The majority of small businesses have poor management reporting of results because they have poor data capture practices needed to create information they can act on to improve business results.
The second reason management reporting is foundational to large corporations, not small business owners, is fear of their most basic management reports reflected in their Balance Sheet and P&L Statement. Use this website to overcome your fear of working with your financial statements and learn how to build a business intelligence system that will lead you to take the actions you need to take to make more money.
Overview
The financial reports prepared for your business are the Report Card of the business that tells if the company made a profit or not. Too often, the information represented in the P&L Statement and Balance Sheet is not used to develop profitable business decisions because people don’t understand how the reported numbers interrelate with each other to create business insights on what’s working and what isn’t in their business.
Be the exception, learn to use the numbers the accountants use to validate for yourself the quality of your business performance. Developing mastery over your financial reports is the quickest way to make better and better business decisions.
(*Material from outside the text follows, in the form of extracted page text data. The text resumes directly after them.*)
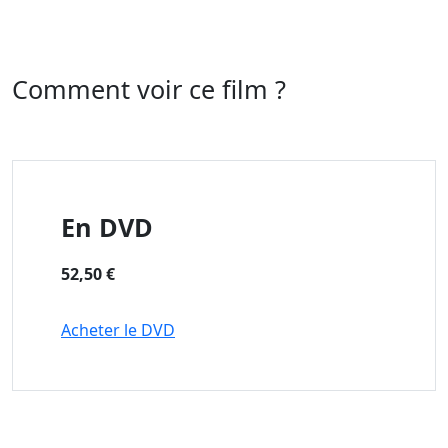
Comment voir ce film ?
En DVD
52,50 €
Acheter le DVD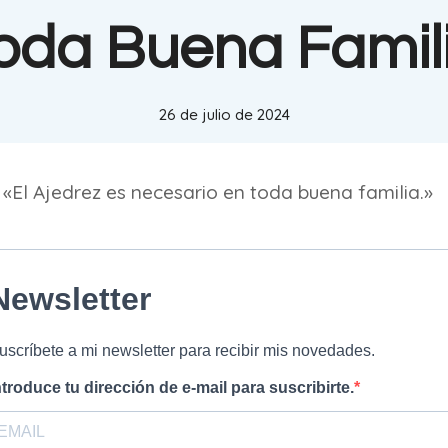
oda Buena Famil
26 de julio de 2024
: «El Ajedrez es necesario en toda buena familia.»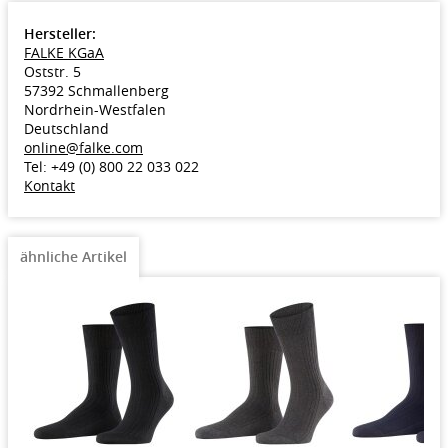
Hersteller:
FALKE KGaA
Oststr. 5
57392 Schmallenberg
Nordrhein-Westfalen
Deutschland
online@falke.com
Tel: +49 (0) 800 22 033 022
Kontakt
ähnliche Artikel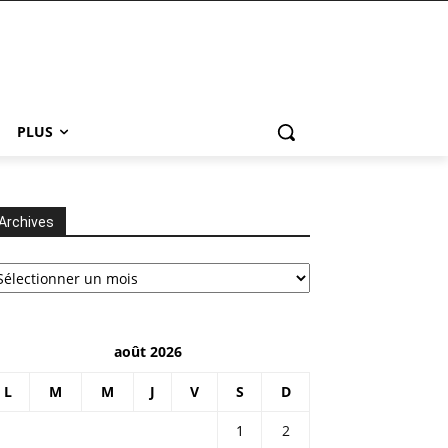
PLUS
Archives
chives
août 2026
L
M
M
J
V
S
D
1
2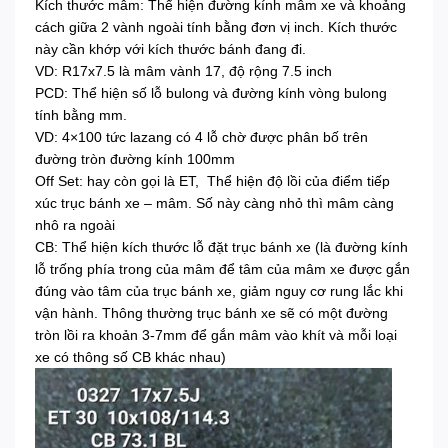
Kích thước mâm: Thể hiện đường kính mâm xe và khoảng
cách giữa 2 vành ngoài tính bằng đơn vị inch. Kích thước
này cần khớp với kích thước bánh đang đi.
VD: R17x7.5 là mâm vành 17, độ rộng 7.5 inch
PCD: Thể hiện số lỗ bulong và đường kính vòng bulong
tính bằng mm.
VD: 4×100 tức lazang có 4 lỗ chờ được phân bố trên
đường tròn đường kính 100mm
Off Set: hay còn gọi là ET, Thể hiện độ lồi của điểm tiếp
xúc trục bánh xe – mâm. Số này càng nhỏ thì mâm càng
nhô ra ngoài
CB: Thể hiện kích thước lỗ đặt trục bánh xe (là đường kính
lỗ trống phía trong của mâm để tâm của mâm xe được gắn
đúng vào tâm của trục bánh xe, giảm nguy cơ rung lắc khi
vận hành. Thông thường trục bánh xe sẽ có một đường
tròn lồi ra khoản 3-7mm để gắn mâm vào khít và mỗi loại
xe có thông số CB khác nhau)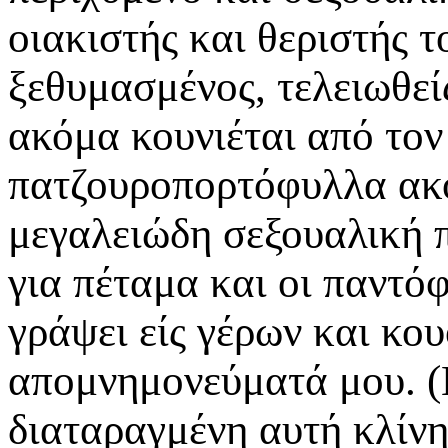
οιακιστής και θεριστής τ
ξεθυμασμένος, τελειωθεί
ακόμα κουνιέται από τον
πατζουροπορτόφυλλα ακό
μεγαλειώδη σεξουαλική π
για πέταμα και οι παντόφ
γράψει είς γέρων και κο
απομνημονεύματά μου. (Μ
διαταραγμένη αυτή κλίν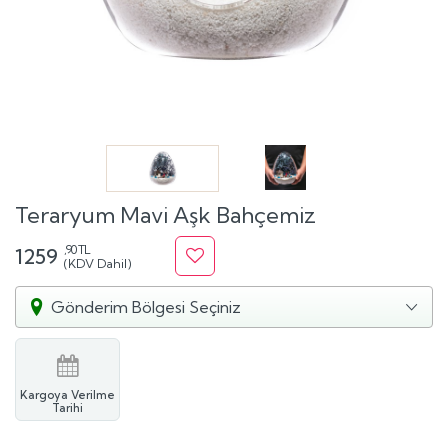
Teraryum Mavi Aşk Bahçemiz
,90 TL
1259
(KDV Dahil)
Gönderim Bölgesi Seçiniz
Kargoya Verilme
Tarihi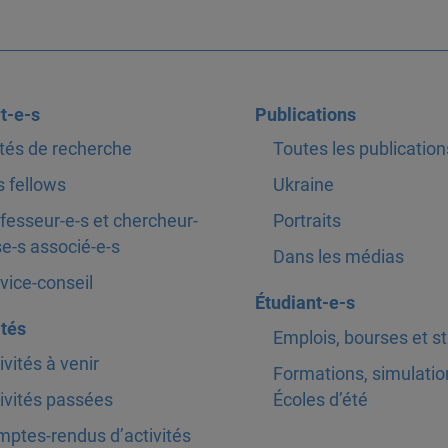
t-e-s
Publications
tés de recherche
Toutes les publication
 fellows
Ukraine
fesseur-e-s et chercheur-
Portraits
e-s associé-e-s
Dans les médias
vice-conseil
Étudiant-e-s
ités
Emplois, bourses et s
ivités à venir
Formations, simulatio
ivités passées
Écoles d’été
ptes-rendus d’activités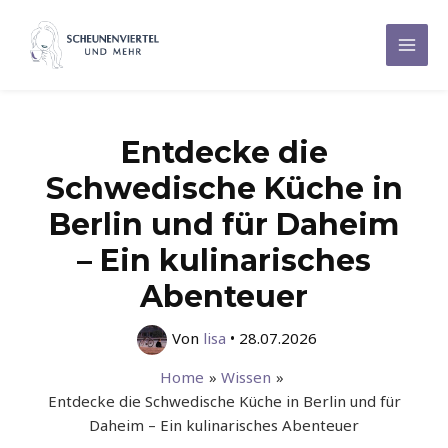
Zum
Inhalt
Mai
springen
Men
Entdecke die
Schwedische Küche in
Berlin und für Daheim
– Ein kulinarisches
Abenteuer
Von
lisa
•
28.07.2026
Home
Wissen
Entdecke die Schwedische Küche in Berlin und für
Daheim – Ein kulinarisches Abenteuer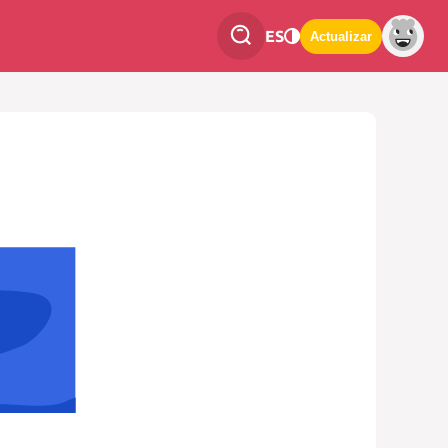
ES
Actualizar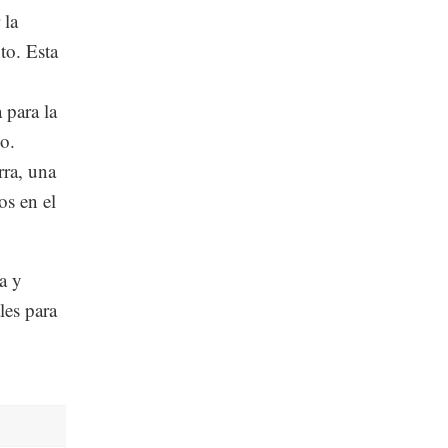
 la
to. Esta
 para la
o.
rra, una
os en el
a y
les para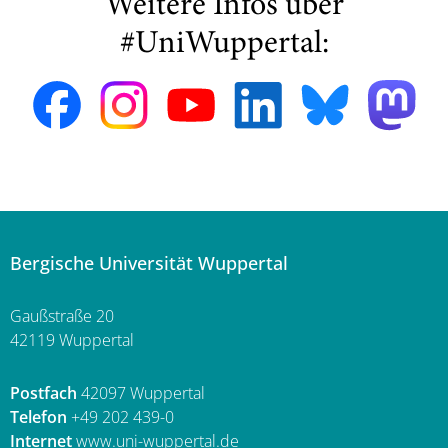
Weitere Infos über
#UniWuppertal:
Bergische Universität Wuppertal
Gaußstraße 20
42119 Wuppertal
Postfach
42097 Wuppertal
Telefon
+49 202 439-0
Internet
www.uni-wuppertal.de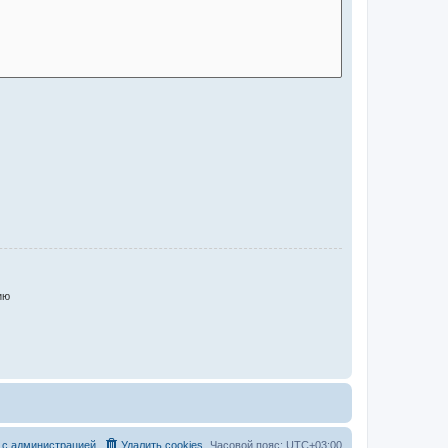
ию
 с администрацией
Удалить cookies
Часовой пояс:
UTC+03:00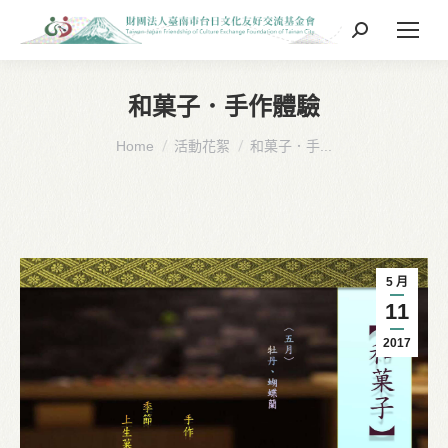
Search:
和菓子．手作體驗
You are here:
Home
活動花絮
和菓子．手...
5 月
11
2017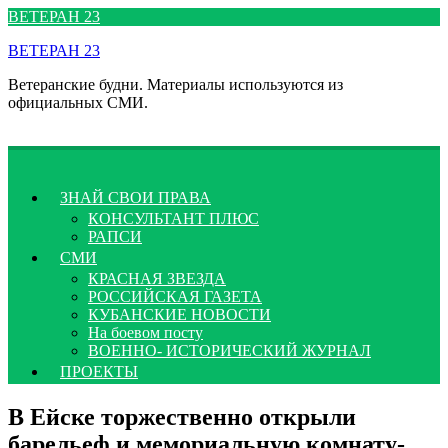
Перейти
ВЕТЕРАН 23
к
ВЕТЕРАН 23
содержимому
Ветеранские будни. Материалы используются из
официальных СМИ.
ЗНАЙ СВОИ ПРАВА
КОНСУЛЬТАНТ ПЛЮС
РАПСИ
СМИ
КРАСНАЯ ЗВЕЗДА
РОССИЙСКАЯ ГАЗЕТА
КУБАНСКИЕ НОВОСТИ
На боевом посту
ВОЕННО- ИСТОРИЧЕСКИЙ ЖУРНАЛ
ПРОЕКТЫ
В Ейске торжественно открыли
барельеф и мемориальную комнату-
The “R” in BusinessCPR™ is for Reporting. Avoiding profit losses and poor cash flow starts with your Weekly KPIs and Monthly Variance Reports. Monitoring these reports ensures that your planned actions are producing your desired results. This is the only way to know, with confidence, where your business is performing better and where it is worse than planned. Without this knowledge, you will never know with confidence where and how quickly you need to intervene to stop your profit losses.